Given text START
When a record is being sent from the node the record will be broken down into network packets and forwarded through one or more switches to the router which will buffer the packets while sending other packets from the buffer queue. These other packets may or may not be the earlier packets from that data block (record). The node will send up to the “max_stream_data” before waiting for handshake back from the receiving node. This is currently set to 10MB
Since Autonomi is using UDP the packets will be sent rapid fire from the device to the router as fast as the LAN networking will transfer the packets. Typically this is 1Gbps. The router will forward on the packets across the WAN (internet) at 40Mbps or lower for the majority of home connections. If the router is not sending any other packets then the buffer is filling up at approx 120MBytes per second and emptying at approx 5MBytes per second. Thus for 1.2MB of data it takes approx 0.01 seconds to transfer the data and takes 0.24 seconds to forward the data block to the internet.
Now with QUIC there is the possibility to do flow control on the data being uploaded to another node. Since the value is 10MB currently there would be up to 10MB sent in one go.
Single node considerations
For one node then records will be sent across the device’s network to the router and the above considerations on buffering will apply. One or multiple records can be requested at the “same” time. This can occur if a new node appears in the network close enough to records held by the operator’s node. This means that the router’s buffer will have to handle approx twice the data.
Multiple node considerations
The requests for records will be happening for multiple nodes now in an independent manner. This may or may not result in there being multiple records being sent to the router for forwarding to other nodes. When there is little load on the network then this will not happen often unless there is a influx of many new nodes and more than one is close to some nodes on the operator’s device.
Multiple nodes on multiple devices on the one LAN
The switch now may have to buffer packets being sent to the router section since the router is only one port off the switch (internal or not). For a lot of packets being sent by multiple devices at full speed will require buffering. This is because the router has no way to flow control the UDP packets, whereas TCP can due to the TCP protocol.
Review of basic data flow.
Autonomi uses UDP as the low protocol with QUIC on top. Due to UDP having no flow control itself the packets from a record request up to “max_stream_data” will be send at full LAN speeds to the switch onto the router. If the switch is also switching packets to the router from other devices then buffer space in the switch will be used. The router will buffer these packets while it is forwarding the packets via the internet to the other nodes.
All is fine if there is no buffer filling up.
Buffer sizing vs record sizing
The basic data flow discussion showed that routers (& switches) have buffers to queue up packets to be sent, the buffers are both essential and can be in certain circumstance exhausted at which time the only remedy is for packets to be dropped.
Given text END
Available data START
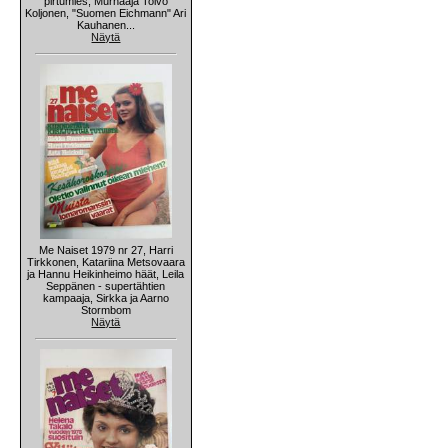
pirtumies, Murhaaja Toivo
Koljonen, "Suomen Eichmann" Ari
Kauhanen...
Näytä
Me Naiset 1979 nr 27, Harri
Tirkkonen, Katariina Metsovaara
ja Hannu Heikinheimo häät, Leila
Seppänen - supertähtien
kampaaja, Sirkka ja Aarno
Stormbom
Näytä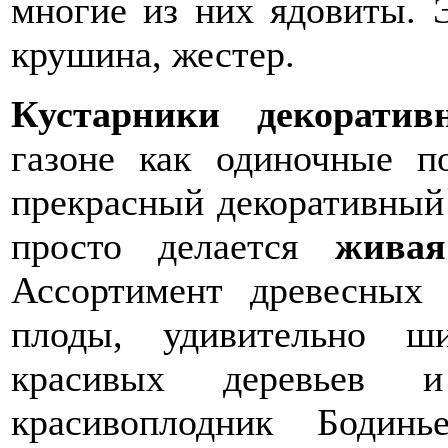
многие из них ядовиты. Э
крушина, жестер.
Кустарники декоратив
газоне как одиночные п
прекрасный декоративный 
просто делается
живая
Ассортимент древесных
плоды, удивительно ш
красивых деревьев и
красивоплодник Бодинь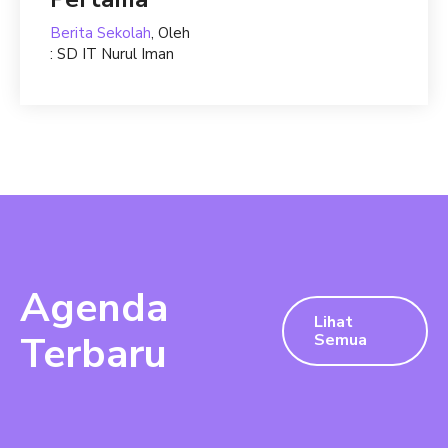
Berita Sekolah
, Oleh
: SD IT Nurul Iman
Agenda
Lihat
Terbaru
Semua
Available data END
» Task brief: Copy the text on network buffering between "Multiple node considerations" and "the TCP protocol.", inclusive, swapping "UDP packets" for "UDP datagrams". The lines after the text on network buffering aren't needed here.

» Reply:
Multiple node considerations
The requests for records will be happening for multiple nodes now in an independent manner. This may or may not result in there being multiple records being sent to the router for forwarding to other nodes. When there is little load on the network then this will not happen often unless there is a influx of many new nodes and more than one is close to some nodes on the operator’s device.
Multiple nodes on multiple devices on the one LAN
The switch now may have to buffer packets being sent to the router section since the router is only one port off the switch (internal or not). For a lot of packets being sent by multiple devices at full speed will require buffering. This is because the router has no way to flow control the UDP datagrams, whereas TCP can due to the TCP protocol.